Reproduce the records that follow in full, excluding any picture they contain.

======== TASK INPUTS ========

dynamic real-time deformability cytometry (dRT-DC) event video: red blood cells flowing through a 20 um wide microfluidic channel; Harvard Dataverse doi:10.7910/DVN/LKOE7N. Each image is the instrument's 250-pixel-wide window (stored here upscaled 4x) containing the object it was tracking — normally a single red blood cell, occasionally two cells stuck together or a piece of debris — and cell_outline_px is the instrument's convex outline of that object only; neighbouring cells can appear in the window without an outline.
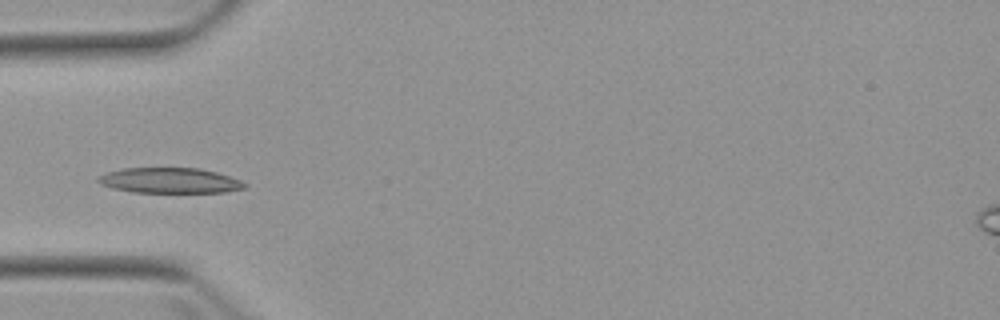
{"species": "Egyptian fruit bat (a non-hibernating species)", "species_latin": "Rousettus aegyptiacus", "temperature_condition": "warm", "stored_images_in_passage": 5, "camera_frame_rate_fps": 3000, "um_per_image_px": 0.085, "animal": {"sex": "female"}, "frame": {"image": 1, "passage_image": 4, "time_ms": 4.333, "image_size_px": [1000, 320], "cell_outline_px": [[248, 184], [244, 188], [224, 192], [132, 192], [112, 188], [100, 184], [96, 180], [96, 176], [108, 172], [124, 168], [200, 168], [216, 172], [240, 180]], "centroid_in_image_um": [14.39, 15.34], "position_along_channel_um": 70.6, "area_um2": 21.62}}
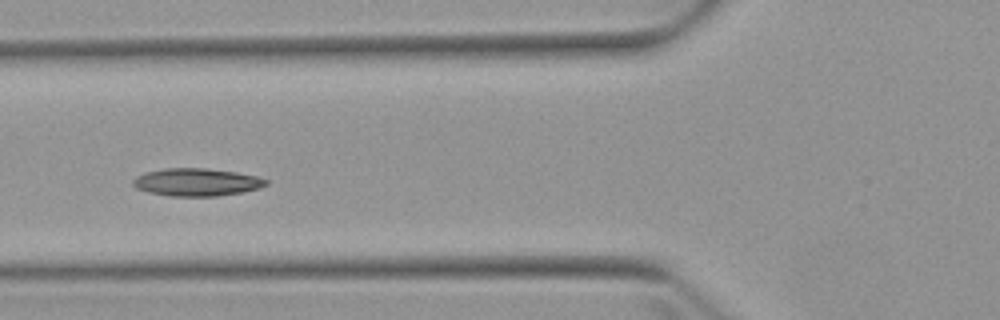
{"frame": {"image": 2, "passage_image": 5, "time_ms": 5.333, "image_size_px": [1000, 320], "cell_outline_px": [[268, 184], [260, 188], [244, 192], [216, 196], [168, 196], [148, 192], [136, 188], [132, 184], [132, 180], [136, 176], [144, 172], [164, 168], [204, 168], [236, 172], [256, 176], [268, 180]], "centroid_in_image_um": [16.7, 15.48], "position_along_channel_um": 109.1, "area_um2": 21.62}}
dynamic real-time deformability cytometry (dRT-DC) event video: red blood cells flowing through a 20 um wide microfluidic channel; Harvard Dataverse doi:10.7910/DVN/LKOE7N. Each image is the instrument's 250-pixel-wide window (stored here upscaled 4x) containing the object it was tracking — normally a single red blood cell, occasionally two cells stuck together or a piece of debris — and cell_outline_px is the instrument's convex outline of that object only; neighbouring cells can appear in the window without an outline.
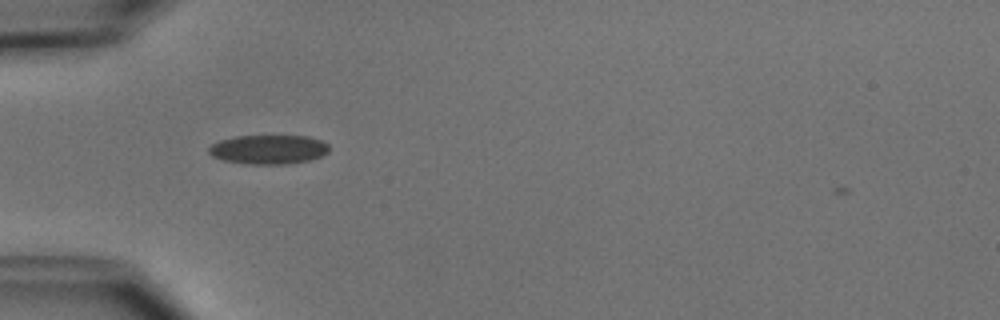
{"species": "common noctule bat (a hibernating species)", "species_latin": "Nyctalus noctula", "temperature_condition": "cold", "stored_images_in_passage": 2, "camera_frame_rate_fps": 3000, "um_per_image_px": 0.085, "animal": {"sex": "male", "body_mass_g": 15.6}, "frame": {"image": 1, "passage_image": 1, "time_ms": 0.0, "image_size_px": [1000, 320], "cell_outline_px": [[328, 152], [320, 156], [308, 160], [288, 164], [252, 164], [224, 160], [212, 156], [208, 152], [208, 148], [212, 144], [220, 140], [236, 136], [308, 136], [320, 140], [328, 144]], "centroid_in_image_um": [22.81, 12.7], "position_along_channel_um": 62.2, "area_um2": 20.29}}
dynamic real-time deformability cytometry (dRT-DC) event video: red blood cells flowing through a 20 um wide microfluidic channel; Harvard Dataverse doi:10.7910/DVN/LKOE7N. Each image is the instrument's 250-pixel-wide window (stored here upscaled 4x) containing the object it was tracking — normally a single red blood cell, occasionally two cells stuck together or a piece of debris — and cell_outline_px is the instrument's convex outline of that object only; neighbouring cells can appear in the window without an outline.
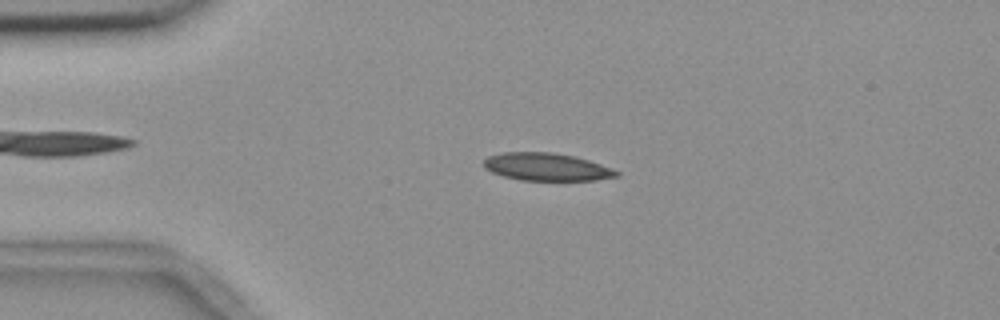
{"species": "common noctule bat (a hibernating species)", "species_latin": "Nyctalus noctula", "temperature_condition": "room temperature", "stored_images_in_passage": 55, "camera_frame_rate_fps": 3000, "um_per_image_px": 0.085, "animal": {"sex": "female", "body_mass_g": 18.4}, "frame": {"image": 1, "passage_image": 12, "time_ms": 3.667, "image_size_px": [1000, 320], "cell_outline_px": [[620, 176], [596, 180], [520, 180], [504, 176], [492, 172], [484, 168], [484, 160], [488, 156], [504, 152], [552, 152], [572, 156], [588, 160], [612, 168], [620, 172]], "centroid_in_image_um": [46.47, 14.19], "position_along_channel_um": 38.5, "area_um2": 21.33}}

========

● **TASK OUTPUT**
dynamic real-time deformability cytometry (dRT-DC) event video: red blood cells flowing through a 20 um wide microfluidic channel; Harvard Dataverse doi:10.7910/DVN/LKOE7N. Each image is the instrument's 250-pixel-wide window (stored here upscaled 4x) containing the object it was tracking — normally a single red blood cell, occasionally two cells stuck together or a piece of debris — and cell_outline_px is the instrument's convex outline of that object only; neighbouring cells can appear in the window without an outline.
{"species": "Egyptian fruit bat (a non-hibernating species)", "species_latin": "Rousettus aegyptiacus", "temperature_condition": "warm", "stored_images_in_passage": 5, "camera_frame_rate_fps": 3000, "um_per_image_px": 0.085, "animal": {"sex": "female"}, "frame": {"image": 1, "passage_image": 4, "time_ms": 4.333, "image_size_px": [1000, 320], "cell_outline_px": [[248, 184], [244, 188], [224, 192], [132, 192], [112, 188], [100, 184], [96, 180], [96, 176], [108, 172], [124, 168], [200, 168], [216, 172], [240, 180]], "centroid_in_image_um": [14.39, 15.34], "position_along_channel_um": 70.6, "area_um2": 21.62}}
{"frame": {"image": 2, "passage_image": 5, "time_ms": 5.333, "image_size_px": [1000, 320], "cell_outline_px": [[268, 184], [260, 188], [244, 192], [216, 196], [168, 196], [148, 192], [136, 188], [132, 184], [132, 180], [136, 176], [144, 172], [164, 168], [204, 168], [236, 172], [256, 176], [268, 180]], "centroid_in_image_um": [16.7, 15.48], "position_along_channel_um": 109.1, "area_um2": 21.62}}
dynamic real-time deformability cytometry (dRT-DC) event video: red blood cells flowing through a 20 um wide microfluidic channel; Harvard Dataverse doi:10.7910/DVN/LKOE7N. Each image is the instrument's 250-pixel-wide window (stored here upscaled 4x) containing the object it was tracking — normally a single red blood cell, occasionally two cells stuck together or a piece of debris — and cell_outline_px is the instrument's convex outline of that object only; neighbouring cells can appear in the window without an outline.
{"species": "common noctule bat (a hibernating species)", "species_latin": "Nyctalus noctula", "temperature_condition": "cold", "stored_images_in_passage": 2, "camera_frame_rate_fps": 3000, "um_per_image_px": 0.085, "animal": {"sex": "male", "body_mass_g": 15.6}, "frame": {"image": 1, "passage_image": 1, "time_ms": 0.0, "image_size_px": [1000, 320], "cell_outline_px": [[328, 152], [320, 156], [308, 160], [288, 164], [252, 164], [224, 160], [212, 156], [208, 152], [208, 148], [212, 144], [220, 140], [236, 136], [308, 136], [320, 140], [328, 144]], "centroid_in_image_um": [22.81, 12.7], "position_along_channel_um": 62.2, "area_um2": 20.29}}
dynamic real-time deformability cytometry (dRT-DC) event video: red blood cells flowing through a 20 um wide microfluidic channel; Harvard Dataverse doi:10.7910/DVN/LKOE7N. Each image is the instrument's 250-pixel-wide window (stored here upscaled 4x) containing the object it was tracking — normally a single red blood cell, occasionally two cells stuck together or a piece of debris — and cell_outline_px is the instrument's convex outline of that object only; neighbouring cells can appear in the window without an outline.
{"species": "common noctule bat (a hibernating species)", "species_latin": "Nyctalus noctula", "temperature_condition": "room temperature", "stored_images_in_passage": 55, "camera_frame_rate_fps": 3000, "um_per_image_px": 0.085, "animal": {"sex": "female", "body_mass_g": 18.4}, "frame": {"image": 1, "passage_image": 12, "time_ms": 3.667, "image_size_px": [1000, 320], "cell_outline_px": [[620, 176], [596, 180], [520, 180], [504, 176], [492, 172], [484, 168], [484, 160], [488, 156], [504, 152], [552, 152], [572, 156], [588, 160], [612, 168], [620, 172]], "centroid_in_image_um": [46.47, 14.19], "position_along_channel_um": 38.5, "area_um2": 21.33}}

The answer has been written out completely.